Let's look on the bright side, of course there was one. August is Daisy Month, no question, and Daisies are Yellow Flowers, also no question, so I put together a mix of Yellow Daisies just to enjoy their variety. A lot of these are seedlings from a long-ago package of Rudbeckia seeds. The variety was called, if I remember rightly, 'Cherokee Sunset'. The flowers were supposed to be yellow/orange and double but I got no doubles and very few straight yellows. But the seedlings still appear all over the place and I like the different shapes, sizes and colours. I threw in a few other daisies just for fun.
yellow daisy collage
Nothing exotic here, just dependable performers. Do you know them all?

One curious thing, which I had not noticed before, is the way Rudbeckia fulgida flowers nod at sunset. Every evening when I left the Studio to go back to the house I went past several clumps of these in the Herb Garden and it really looked odd. Every morning they were brightly upright again.
Have they always done this and I never noticed? Or is it something to do with the dry summer? This is the one that was so popular a few years back, called 'Goldsturm'. The books don't tell you, but be warned, it seeds around like the dickens.

Coneflowers, Echinacea species, seemed to actually like the dry weather. My yellow one, E. paradoxa, bloomed it's head off, more flowers on the plant than I've ever seen before. I grew a few seeds from it last year, and they finally bloomed.
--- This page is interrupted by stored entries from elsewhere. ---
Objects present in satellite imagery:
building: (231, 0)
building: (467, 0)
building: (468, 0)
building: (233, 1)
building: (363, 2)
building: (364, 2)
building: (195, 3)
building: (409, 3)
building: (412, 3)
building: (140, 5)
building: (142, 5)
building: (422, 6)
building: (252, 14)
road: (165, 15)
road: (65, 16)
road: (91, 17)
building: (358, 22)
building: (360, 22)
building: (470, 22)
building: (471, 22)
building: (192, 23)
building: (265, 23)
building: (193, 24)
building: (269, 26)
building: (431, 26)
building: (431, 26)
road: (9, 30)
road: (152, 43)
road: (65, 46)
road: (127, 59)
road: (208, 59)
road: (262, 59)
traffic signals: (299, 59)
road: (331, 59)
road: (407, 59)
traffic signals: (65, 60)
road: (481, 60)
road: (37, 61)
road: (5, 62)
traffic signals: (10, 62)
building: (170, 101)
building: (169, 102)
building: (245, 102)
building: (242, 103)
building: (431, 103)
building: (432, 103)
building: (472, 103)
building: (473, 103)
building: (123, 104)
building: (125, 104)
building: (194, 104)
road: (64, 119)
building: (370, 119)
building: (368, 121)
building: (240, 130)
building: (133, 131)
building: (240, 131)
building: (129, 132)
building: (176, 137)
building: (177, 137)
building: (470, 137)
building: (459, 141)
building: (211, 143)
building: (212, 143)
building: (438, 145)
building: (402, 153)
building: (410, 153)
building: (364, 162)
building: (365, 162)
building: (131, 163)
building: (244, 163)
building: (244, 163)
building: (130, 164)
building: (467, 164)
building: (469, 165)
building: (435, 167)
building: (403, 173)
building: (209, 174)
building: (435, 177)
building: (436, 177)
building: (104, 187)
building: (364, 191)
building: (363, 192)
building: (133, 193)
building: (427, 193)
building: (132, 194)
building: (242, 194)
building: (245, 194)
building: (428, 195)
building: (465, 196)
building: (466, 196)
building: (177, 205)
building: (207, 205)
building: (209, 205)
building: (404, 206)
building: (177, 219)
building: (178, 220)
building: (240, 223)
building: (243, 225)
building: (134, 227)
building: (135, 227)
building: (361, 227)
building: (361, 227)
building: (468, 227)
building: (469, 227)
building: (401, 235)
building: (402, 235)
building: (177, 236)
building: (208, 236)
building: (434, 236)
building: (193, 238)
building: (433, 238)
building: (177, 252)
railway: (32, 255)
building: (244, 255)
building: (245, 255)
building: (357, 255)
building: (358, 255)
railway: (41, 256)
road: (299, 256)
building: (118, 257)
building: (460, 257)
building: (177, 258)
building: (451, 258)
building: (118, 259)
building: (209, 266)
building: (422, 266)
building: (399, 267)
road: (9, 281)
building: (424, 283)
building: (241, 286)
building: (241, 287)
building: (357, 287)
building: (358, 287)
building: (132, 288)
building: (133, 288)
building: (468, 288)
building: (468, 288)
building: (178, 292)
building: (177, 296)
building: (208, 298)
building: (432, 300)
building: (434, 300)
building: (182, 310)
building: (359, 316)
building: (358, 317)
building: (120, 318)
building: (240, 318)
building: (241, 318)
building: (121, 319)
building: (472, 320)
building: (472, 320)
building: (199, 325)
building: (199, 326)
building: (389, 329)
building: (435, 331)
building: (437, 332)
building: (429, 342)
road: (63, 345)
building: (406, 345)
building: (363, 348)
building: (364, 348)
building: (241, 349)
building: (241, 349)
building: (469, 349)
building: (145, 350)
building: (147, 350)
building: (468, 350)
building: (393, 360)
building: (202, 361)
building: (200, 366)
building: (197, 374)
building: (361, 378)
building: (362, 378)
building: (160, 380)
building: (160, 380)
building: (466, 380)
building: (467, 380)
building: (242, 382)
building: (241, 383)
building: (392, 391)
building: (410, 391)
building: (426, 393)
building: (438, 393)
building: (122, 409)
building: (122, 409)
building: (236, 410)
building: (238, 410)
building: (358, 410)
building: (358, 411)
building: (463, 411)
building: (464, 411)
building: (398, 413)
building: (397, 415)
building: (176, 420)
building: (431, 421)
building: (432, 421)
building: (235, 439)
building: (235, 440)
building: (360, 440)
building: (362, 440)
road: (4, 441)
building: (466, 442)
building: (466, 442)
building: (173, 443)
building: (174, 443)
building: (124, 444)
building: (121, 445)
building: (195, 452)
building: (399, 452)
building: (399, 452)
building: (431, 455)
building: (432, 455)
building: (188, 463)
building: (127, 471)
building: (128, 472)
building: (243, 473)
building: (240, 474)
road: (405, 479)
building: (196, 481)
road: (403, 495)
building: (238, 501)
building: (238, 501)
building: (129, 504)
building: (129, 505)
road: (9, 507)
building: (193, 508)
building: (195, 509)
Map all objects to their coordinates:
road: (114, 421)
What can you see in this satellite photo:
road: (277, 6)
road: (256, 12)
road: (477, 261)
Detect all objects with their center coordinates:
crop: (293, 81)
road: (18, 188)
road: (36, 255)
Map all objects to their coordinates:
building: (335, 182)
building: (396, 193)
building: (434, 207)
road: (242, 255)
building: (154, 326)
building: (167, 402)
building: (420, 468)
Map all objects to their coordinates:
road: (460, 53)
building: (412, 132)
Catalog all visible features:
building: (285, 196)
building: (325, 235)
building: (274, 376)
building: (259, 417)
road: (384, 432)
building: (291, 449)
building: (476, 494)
I expected more yellow Coneflowers but what I got instead was a bit humorous. I got dingy pale buff pinkish flowers shaped like E. paradoxa, that is, with large drooping petals, and colours somewhere between the purple of the purple Coneflowers and the yellow. Luckily some of the other plants in the patch were quite lovely, including this pale pink one.
echinacea purpurea pale pink daisy

My E. tennesseensis bloomed for the first time. Every plant had flowers that started out with a 'crook' to their necks, then straightened out. The flowers (and the plants) are much smaller than E. purpurea, and more delicate. The colour is a rich pink-violet.
My Sand Hill garden was a mess. The Horsetails and the Coreopsis (daisies again) and the grasses spent the summer in mortal combat. I'm not sure if anybody won. It actually looked not too bad, but the part of me that insists on weeding felt tired just looking at it. Surprisingly, a lot of small Delphiniums came up in between all the 'weeds', as did a lot of brown Foxgloves. Yes, brown. This was Digitalis ferruginea. It is a narrow spire of brown and pale cream flowers, long-lasting and actually quite attractive. It mixes with grasses very happily.

Had enough pinkness and yellowness and daisy-ness? Here's one of the small Delphiniums as a palate-cleanser:
Now let's forget August and look ahead to September and, hopefully, eventually some rain.